(Dataset records)

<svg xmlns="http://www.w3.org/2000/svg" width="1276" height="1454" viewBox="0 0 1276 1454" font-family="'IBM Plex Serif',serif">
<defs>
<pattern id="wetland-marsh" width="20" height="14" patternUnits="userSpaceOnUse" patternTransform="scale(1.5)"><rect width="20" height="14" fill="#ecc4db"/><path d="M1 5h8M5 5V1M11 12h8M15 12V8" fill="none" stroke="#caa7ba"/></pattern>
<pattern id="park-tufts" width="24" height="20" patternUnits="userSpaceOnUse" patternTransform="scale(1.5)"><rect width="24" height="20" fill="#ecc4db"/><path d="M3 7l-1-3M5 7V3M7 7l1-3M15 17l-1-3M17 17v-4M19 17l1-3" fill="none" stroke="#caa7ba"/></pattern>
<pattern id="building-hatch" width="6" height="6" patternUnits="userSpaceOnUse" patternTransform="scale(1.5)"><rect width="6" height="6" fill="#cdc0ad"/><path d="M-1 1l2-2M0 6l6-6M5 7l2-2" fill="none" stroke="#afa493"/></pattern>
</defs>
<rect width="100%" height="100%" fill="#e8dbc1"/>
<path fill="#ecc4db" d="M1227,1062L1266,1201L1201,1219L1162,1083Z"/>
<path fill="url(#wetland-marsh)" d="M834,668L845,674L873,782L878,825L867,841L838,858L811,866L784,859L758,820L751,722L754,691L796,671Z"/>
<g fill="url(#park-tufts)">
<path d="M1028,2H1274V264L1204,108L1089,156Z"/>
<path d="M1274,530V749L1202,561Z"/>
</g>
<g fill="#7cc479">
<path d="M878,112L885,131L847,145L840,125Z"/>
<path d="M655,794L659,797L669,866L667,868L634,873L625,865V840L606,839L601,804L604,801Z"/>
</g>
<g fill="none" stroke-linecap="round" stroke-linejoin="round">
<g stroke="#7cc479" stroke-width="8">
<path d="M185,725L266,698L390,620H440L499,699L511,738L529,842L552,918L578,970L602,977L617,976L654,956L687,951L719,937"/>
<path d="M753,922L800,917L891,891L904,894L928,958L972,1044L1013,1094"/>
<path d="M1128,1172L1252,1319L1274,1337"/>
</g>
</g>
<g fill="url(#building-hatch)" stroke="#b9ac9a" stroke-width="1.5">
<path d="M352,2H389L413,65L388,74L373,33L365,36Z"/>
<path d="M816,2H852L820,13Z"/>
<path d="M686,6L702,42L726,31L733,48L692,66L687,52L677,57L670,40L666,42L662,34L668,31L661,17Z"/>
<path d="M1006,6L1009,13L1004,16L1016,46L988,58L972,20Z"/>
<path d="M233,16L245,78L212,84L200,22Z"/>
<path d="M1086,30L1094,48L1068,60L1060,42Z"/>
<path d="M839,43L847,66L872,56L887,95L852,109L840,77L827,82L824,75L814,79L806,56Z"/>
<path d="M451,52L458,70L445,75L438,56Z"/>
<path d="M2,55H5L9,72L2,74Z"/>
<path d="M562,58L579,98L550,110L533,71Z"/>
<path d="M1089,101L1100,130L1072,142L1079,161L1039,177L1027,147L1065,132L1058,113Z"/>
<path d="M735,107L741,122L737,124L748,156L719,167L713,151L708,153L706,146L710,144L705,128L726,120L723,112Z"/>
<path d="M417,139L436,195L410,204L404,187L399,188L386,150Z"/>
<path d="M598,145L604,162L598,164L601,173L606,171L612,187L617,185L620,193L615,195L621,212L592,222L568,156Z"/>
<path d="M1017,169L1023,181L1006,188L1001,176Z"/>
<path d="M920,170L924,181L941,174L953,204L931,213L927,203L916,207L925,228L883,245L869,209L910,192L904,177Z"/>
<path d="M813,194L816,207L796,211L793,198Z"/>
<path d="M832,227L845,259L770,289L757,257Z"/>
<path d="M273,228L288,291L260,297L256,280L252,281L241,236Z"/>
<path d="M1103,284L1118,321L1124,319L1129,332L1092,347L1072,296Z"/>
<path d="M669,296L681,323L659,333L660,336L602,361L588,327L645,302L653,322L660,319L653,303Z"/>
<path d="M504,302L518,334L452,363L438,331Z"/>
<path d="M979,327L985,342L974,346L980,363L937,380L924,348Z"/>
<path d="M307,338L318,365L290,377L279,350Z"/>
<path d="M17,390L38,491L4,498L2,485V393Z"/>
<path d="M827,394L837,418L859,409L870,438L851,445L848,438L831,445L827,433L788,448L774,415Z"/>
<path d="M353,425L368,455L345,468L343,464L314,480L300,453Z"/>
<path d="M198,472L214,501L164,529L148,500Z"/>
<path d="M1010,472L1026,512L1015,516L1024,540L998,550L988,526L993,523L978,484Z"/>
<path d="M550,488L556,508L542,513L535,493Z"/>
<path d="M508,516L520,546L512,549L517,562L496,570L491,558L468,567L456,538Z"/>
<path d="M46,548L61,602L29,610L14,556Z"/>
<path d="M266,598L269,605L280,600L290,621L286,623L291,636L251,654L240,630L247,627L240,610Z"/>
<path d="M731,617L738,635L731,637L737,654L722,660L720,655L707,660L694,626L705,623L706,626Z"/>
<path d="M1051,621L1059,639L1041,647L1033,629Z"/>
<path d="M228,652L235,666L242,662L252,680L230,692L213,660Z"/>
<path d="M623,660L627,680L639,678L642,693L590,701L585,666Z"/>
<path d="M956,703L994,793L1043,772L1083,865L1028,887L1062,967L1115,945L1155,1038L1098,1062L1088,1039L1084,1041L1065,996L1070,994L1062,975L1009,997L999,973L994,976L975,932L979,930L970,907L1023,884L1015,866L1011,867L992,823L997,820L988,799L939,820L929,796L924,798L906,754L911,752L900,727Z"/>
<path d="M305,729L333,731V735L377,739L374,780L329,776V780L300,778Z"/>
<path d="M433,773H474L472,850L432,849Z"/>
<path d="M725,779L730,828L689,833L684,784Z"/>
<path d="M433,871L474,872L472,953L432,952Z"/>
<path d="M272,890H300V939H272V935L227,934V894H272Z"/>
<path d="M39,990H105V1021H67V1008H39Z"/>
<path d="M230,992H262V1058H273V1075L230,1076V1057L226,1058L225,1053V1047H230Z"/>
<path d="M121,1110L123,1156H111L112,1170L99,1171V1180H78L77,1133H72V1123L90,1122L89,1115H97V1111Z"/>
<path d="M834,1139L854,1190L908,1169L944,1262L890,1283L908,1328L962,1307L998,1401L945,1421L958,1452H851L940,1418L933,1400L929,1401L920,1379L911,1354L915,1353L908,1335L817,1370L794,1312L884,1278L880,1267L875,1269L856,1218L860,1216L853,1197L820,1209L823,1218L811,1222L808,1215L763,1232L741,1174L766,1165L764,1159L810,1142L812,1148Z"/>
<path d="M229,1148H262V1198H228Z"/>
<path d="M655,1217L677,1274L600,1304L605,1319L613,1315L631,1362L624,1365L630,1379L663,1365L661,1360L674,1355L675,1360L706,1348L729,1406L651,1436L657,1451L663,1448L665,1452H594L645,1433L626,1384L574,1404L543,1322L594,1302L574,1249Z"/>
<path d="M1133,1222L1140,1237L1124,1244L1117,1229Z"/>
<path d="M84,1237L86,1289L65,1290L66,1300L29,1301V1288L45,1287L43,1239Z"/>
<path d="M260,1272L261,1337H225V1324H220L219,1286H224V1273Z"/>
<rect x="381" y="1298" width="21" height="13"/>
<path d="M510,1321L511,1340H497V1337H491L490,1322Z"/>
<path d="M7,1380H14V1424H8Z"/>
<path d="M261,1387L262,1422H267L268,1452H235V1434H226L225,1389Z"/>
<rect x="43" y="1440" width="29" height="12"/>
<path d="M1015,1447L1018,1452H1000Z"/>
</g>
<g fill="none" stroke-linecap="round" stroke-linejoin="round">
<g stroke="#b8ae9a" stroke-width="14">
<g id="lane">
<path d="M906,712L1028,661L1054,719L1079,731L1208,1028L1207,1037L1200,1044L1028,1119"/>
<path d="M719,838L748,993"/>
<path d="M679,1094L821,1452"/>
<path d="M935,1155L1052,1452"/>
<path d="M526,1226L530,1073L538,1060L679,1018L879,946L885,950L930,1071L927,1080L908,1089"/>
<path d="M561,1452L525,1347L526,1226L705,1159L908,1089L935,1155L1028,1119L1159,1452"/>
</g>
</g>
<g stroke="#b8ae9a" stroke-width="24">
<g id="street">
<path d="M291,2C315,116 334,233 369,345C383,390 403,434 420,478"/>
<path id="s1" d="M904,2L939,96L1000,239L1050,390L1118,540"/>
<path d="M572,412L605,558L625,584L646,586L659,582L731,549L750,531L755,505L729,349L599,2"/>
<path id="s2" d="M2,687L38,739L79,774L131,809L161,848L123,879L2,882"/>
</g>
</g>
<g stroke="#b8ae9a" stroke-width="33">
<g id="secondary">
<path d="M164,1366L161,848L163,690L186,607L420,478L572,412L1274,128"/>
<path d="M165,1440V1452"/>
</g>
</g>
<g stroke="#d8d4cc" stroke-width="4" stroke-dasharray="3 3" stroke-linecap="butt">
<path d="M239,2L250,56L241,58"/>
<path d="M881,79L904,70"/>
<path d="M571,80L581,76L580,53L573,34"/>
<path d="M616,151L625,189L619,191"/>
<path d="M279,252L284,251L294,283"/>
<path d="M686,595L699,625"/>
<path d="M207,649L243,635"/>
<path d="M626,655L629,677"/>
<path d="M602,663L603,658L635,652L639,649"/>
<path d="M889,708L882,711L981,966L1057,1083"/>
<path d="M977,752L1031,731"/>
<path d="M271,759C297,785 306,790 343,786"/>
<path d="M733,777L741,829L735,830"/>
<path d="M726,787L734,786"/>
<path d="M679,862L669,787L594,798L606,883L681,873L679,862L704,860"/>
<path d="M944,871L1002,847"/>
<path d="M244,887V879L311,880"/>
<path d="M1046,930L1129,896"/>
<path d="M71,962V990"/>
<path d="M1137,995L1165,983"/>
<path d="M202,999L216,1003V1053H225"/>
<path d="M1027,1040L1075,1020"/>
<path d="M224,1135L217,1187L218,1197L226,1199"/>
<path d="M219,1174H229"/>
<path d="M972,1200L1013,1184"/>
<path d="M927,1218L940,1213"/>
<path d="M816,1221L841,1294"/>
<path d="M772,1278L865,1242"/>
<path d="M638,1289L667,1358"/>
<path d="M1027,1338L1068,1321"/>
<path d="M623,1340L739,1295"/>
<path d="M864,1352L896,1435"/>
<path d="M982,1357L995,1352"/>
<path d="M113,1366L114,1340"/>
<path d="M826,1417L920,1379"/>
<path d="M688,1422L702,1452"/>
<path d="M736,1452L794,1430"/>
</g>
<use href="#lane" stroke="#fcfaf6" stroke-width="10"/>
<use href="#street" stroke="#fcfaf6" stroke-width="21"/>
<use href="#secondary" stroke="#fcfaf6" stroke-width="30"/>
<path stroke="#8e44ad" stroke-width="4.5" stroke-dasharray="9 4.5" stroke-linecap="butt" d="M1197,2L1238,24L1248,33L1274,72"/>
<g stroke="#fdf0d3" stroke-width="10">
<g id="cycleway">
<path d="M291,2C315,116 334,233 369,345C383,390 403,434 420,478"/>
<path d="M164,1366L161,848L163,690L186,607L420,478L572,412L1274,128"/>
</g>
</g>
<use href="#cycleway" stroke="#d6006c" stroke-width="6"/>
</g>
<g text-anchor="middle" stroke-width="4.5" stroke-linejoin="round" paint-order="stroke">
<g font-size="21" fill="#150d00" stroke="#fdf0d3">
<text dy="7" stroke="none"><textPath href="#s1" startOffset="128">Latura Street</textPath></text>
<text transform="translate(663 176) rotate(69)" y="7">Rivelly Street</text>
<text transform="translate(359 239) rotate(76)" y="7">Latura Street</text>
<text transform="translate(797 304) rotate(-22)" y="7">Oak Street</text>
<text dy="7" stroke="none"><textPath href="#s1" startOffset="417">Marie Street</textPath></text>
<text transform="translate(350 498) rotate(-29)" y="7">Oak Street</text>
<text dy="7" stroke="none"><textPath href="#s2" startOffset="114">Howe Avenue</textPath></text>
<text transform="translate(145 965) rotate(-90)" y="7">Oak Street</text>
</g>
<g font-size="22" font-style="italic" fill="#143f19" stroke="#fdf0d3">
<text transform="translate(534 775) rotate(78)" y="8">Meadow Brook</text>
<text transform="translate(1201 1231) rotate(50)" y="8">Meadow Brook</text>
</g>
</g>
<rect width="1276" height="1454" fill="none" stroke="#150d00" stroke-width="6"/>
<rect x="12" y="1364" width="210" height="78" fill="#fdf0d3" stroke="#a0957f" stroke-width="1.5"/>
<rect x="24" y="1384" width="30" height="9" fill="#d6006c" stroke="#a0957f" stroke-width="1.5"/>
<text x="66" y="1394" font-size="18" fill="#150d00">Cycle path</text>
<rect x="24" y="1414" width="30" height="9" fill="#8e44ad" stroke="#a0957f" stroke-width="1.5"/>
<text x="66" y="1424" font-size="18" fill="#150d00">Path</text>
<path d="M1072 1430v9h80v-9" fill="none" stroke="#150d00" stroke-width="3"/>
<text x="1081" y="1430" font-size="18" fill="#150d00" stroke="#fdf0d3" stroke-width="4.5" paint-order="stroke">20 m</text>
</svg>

(End Dataset records)
(Dataset records)

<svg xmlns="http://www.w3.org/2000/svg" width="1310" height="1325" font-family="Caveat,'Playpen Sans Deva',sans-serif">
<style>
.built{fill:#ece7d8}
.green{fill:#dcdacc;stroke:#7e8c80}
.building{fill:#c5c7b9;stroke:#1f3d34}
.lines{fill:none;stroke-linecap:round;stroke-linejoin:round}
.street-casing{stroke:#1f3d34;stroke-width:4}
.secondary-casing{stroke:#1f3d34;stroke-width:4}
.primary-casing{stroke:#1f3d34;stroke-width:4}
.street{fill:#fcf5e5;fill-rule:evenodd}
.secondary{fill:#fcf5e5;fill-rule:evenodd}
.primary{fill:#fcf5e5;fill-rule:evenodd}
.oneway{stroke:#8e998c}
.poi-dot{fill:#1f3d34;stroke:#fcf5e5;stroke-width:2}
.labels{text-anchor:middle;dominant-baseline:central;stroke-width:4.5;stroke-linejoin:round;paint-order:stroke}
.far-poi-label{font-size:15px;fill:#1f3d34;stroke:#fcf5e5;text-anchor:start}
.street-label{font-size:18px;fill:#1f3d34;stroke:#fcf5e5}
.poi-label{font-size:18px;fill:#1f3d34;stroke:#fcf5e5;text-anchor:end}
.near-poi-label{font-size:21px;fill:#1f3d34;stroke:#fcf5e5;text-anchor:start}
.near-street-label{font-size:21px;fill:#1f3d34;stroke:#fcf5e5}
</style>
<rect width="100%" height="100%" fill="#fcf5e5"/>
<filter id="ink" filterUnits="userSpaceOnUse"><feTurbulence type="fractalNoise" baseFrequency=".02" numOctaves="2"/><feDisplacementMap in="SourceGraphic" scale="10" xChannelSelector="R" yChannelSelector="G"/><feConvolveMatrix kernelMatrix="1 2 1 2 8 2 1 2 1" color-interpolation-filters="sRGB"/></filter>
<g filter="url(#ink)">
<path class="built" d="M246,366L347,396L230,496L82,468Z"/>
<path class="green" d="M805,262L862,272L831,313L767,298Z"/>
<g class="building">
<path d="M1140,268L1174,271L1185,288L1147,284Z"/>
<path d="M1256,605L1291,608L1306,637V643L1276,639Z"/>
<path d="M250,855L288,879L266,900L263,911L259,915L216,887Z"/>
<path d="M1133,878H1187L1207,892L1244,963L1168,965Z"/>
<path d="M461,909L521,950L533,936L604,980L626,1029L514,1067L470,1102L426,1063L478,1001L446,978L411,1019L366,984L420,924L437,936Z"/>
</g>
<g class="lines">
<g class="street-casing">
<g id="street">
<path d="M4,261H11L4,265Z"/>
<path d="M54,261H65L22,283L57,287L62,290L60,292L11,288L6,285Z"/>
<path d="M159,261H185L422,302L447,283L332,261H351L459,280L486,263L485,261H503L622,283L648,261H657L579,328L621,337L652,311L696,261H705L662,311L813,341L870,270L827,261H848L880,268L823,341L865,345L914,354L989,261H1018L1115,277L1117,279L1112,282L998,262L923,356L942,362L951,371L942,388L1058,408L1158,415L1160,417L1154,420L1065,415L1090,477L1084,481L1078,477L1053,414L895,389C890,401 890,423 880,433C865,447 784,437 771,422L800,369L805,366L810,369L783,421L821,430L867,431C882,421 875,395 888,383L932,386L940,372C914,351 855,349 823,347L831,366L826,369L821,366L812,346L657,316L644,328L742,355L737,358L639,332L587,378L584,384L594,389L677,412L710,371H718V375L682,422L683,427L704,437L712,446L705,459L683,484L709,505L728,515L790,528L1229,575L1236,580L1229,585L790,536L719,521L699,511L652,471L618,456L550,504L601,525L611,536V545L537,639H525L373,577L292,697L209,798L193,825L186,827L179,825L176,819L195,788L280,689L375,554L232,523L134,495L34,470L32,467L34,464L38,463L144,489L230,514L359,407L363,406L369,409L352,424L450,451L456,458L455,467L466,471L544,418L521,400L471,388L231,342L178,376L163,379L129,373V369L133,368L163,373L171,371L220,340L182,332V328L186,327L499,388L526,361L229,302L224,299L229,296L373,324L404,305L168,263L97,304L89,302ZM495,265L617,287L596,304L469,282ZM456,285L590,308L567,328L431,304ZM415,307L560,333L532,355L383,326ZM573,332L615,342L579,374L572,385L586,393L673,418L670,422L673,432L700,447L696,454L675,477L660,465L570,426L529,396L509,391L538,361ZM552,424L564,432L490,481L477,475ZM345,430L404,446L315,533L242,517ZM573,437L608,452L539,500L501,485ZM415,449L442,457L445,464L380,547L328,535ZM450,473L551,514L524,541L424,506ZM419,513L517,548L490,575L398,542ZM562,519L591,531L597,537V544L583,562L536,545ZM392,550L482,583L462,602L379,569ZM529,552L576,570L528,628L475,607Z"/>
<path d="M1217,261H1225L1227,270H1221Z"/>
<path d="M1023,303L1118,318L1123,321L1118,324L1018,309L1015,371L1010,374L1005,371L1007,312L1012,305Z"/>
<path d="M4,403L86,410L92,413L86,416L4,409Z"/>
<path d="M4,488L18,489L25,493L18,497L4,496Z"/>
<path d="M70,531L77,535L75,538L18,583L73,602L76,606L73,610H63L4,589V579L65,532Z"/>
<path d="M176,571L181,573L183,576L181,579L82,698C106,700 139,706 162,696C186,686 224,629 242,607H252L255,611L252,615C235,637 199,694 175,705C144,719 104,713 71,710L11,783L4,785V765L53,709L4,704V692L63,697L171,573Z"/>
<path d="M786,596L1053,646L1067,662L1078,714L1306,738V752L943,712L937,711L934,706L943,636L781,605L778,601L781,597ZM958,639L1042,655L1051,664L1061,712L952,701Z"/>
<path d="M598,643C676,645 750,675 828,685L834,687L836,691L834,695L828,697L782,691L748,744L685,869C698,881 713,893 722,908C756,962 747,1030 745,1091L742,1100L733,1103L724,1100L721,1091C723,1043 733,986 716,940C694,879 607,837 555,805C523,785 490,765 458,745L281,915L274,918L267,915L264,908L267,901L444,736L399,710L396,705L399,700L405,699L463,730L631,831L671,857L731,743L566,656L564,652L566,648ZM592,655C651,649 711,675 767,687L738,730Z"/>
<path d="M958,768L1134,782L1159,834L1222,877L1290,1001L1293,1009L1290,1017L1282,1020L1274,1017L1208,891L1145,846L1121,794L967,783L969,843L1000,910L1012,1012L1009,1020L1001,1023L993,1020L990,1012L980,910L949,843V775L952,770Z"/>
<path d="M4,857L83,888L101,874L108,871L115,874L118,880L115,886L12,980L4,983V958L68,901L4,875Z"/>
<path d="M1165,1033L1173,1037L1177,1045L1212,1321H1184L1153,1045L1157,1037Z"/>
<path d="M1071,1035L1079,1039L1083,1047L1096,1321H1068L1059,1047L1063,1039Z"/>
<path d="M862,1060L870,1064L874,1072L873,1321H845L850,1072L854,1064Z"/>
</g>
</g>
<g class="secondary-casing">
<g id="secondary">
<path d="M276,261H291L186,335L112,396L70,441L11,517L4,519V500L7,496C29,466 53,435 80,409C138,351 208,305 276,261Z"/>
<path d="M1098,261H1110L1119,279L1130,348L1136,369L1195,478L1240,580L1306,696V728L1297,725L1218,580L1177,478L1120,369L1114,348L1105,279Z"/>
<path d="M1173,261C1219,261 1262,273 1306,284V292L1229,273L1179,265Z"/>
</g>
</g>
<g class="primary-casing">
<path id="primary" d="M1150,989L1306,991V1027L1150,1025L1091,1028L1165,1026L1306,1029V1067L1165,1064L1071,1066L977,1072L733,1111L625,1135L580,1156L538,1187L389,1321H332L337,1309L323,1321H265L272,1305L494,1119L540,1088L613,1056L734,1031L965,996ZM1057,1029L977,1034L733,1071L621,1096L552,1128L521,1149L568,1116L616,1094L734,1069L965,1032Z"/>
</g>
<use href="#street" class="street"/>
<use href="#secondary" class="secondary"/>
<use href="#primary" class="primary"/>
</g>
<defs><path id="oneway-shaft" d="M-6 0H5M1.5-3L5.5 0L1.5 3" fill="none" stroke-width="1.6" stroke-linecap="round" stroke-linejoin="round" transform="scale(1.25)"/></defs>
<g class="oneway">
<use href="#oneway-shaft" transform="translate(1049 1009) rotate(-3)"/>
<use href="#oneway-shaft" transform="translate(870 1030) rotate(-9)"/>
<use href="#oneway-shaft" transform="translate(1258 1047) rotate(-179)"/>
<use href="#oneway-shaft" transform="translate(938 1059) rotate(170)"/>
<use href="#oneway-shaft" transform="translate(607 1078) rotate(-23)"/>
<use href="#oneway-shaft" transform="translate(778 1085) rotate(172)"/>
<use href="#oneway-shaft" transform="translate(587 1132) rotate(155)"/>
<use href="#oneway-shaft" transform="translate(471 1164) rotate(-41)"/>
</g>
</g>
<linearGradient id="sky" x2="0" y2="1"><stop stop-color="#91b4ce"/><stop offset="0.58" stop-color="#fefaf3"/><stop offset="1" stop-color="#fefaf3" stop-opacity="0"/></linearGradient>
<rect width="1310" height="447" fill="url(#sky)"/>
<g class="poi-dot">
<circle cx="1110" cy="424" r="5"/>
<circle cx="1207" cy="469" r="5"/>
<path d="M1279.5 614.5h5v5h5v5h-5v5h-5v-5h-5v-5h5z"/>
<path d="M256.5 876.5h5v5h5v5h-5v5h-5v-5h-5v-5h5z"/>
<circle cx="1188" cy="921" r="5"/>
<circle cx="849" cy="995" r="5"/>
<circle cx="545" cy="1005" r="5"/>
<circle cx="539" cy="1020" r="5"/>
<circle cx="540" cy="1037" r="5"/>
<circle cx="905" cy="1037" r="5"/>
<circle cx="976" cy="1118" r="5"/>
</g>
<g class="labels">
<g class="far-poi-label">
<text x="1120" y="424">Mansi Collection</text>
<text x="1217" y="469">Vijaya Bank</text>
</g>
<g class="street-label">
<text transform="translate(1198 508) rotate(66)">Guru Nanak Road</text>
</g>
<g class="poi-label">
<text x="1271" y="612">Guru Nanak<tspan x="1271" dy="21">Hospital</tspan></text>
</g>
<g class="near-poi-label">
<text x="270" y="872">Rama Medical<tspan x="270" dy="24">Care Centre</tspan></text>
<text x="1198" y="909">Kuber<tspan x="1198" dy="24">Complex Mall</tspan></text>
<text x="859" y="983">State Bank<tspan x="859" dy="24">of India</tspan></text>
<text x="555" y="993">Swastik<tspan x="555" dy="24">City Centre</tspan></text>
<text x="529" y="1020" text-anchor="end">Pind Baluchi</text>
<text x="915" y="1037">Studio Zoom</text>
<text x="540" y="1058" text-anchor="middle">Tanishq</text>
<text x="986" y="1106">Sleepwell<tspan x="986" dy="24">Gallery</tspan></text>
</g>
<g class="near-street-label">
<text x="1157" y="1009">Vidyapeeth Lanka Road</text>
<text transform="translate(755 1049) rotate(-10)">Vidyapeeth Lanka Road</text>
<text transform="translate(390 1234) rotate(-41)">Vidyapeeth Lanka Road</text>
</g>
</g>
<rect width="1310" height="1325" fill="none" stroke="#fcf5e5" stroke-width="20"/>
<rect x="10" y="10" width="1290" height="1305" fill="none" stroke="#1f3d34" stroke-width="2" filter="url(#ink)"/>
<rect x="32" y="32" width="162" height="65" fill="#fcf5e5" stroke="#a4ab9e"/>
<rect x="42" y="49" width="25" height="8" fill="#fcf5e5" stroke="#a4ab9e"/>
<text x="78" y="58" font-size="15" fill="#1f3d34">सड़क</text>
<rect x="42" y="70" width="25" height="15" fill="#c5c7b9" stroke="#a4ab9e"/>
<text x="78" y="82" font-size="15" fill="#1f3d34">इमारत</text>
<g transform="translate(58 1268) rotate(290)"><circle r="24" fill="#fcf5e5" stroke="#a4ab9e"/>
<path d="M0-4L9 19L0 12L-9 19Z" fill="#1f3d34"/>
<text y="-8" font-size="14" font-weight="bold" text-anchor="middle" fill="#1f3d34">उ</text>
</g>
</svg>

(End Dataset records)

Exercise brief: For every line above that holds the word "lines", report the whole line.

Exercise output:
.lines{fill:none;stroke-linecap:round;stroke-linejoin:round}
<g class="lines">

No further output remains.